What you are asked to do:
Without changing a character, output all of the records.

### Source data

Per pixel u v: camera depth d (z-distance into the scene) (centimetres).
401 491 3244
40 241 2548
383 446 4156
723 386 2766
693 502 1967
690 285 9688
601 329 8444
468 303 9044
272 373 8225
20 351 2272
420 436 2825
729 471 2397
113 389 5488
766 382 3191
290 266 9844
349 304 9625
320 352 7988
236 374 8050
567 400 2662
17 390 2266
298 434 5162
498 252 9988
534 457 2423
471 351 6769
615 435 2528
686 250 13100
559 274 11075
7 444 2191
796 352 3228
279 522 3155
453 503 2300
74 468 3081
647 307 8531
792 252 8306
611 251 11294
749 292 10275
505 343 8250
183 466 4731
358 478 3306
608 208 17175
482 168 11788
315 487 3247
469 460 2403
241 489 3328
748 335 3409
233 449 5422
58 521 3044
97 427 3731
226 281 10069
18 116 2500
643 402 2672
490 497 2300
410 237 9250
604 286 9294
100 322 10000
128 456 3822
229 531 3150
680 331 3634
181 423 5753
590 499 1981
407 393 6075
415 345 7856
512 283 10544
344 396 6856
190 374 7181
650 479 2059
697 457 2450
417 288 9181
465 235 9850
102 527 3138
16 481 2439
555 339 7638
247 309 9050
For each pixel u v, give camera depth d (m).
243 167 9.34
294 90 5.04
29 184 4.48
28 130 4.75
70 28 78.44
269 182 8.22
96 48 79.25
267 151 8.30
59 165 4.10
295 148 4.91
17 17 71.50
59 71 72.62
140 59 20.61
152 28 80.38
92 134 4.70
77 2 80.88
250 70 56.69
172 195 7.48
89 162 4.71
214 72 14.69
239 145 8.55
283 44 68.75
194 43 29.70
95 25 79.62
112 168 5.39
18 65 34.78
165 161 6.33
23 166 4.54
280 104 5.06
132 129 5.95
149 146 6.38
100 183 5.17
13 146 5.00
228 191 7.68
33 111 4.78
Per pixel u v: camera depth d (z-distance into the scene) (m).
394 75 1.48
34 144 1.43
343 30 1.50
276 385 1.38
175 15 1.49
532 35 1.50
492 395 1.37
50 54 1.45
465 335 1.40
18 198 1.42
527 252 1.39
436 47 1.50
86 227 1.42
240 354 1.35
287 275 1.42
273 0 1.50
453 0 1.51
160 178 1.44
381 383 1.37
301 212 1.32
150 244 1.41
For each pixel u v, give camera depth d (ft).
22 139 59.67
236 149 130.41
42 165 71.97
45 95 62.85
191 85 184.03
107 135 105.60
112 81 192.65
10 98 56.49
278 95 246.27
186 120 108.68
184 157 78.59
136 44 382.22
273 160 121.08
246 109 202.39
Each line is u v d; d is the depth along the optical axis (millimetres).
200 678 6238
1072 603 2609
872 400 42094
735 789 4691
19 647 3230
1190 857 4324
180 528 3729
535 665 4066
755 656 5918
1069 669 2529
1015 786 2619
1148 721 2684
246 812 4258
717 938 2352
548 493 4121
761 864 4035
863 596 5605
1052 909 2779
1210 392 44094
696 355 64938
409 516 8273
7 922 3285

######

Exercise output:
Per pixel u v: camera depth d (z-distance into the scene) (centimetres).
401 491 3244
40 241 2548
383 446 4156
723 386 2766
693 502 1967
690 285 9688
601 329 8444
468 303 9044
272 373 8225
20 351 2272
420 436 2825
729 471 2397
113 389 5488
766 382 3191
290 266 9844
349 304 9625
320 352 7988
236 374 8050
567 400 2662
17 390 2266
298 434 5162
498 252 9988
534 457 2423
471 351 6769
615 435 2528
686 250 13100
559 274 11075
7 444 2191
796 352 3228
279 522 3155
453 503 2300
74 468 3081
647 307 8531
792 252 8306
611 251 11294
749 292 10275
505 343 8250
183 466 4731
358 478 3306
608 208 17175
482 168 11788
315 487 3247
469 460 2403
241 489 3328
748 335 3409
233 449 5422
58 521 3044
97 427 3731
226 281 10069
18 116 2500
643 402 2672
490 497 2300
410 237 9250
604 286 9294
100 322 10000
128 456 3822
229 531 3150
680 331 3634
181 423 5753
590 499 1981
407 393 6075
415 345 7856
512 283 10544
344 396 6856
190 374 7181
650 479 2059
697 457 2450
417 288 9181
465 235 9850
102 527 3138
16 481 2439
555 339 7638
247 309 9050
For each pixel u v, give camera depth d (m).
243 167 9.34
294 90 5.04
29 184 4.48
28 130 4.75
70 28 78.44
269 182 8.22
96 48 79.25
267 151 8.30
59 165 4.10
295 148 4.91
17 17 71.50
59 71 72.62
140 59 20.61
152 28 80.38
92 134 4.70
77 2 80.88
250 70 56.69
172 195 7.48
89 162 4.71
214 72 14.69
239 145 8.55
283 44 68.75
194 43 29.70
95 25 79.62
112 168 5.39
18 65 34.78
165 161 6.33
23 166 4.54
280 104 5.06
132 129 5.95
149 146 6.38
100 183 5.17
13 146 5.00
228 191 7.68
33 111 4.78
Per pixel u v: camera depth d (z-distance into the scene) (m).
394 75 1.48
34 144 1.43
343 30 1.50
276 385 1.38
175 15 1.49
532 35 1.50
492 395 1.37
50 54 1.45
465 335 1.40
18 198 1.42
527 252 1.39
436 47 1.50
86 227 1.42
240 354 1.35
287 275 1.42
273 0 1.50
453 0 1.51
160 178 1.44
381 383 1.37
301 212 1.32
150 244 1.41
For each pixel u v, give camera depth d (ft).
22 139 59.67
236 149 130.41
42 165 71.97
45 95 62.85
191 85 184.03
107 135 105.60
112 81 192.65
10 98 56.49
278 95 246.27
186 120 108.68
184 157 78.59
136 44 382.22
273 160 121.08
246 109 202.39
Each line is u v d; d is the depth along the optical axis (millimetres).
200 678 6238
1072 603 2609
872 400 42094
735 789 4691
19 647 3230
1190 857 4324
180 528 3729
535 665 4066
755 656 5918
1069 669 2529
1015 786 2619
1148 721 2684
246 812 4258
717 938 2352
548 493 4121
761 864 4035
863 596 5605
1052 909 2779
1210 392 44094
696 355 64938
409 516 8273
7 922 3285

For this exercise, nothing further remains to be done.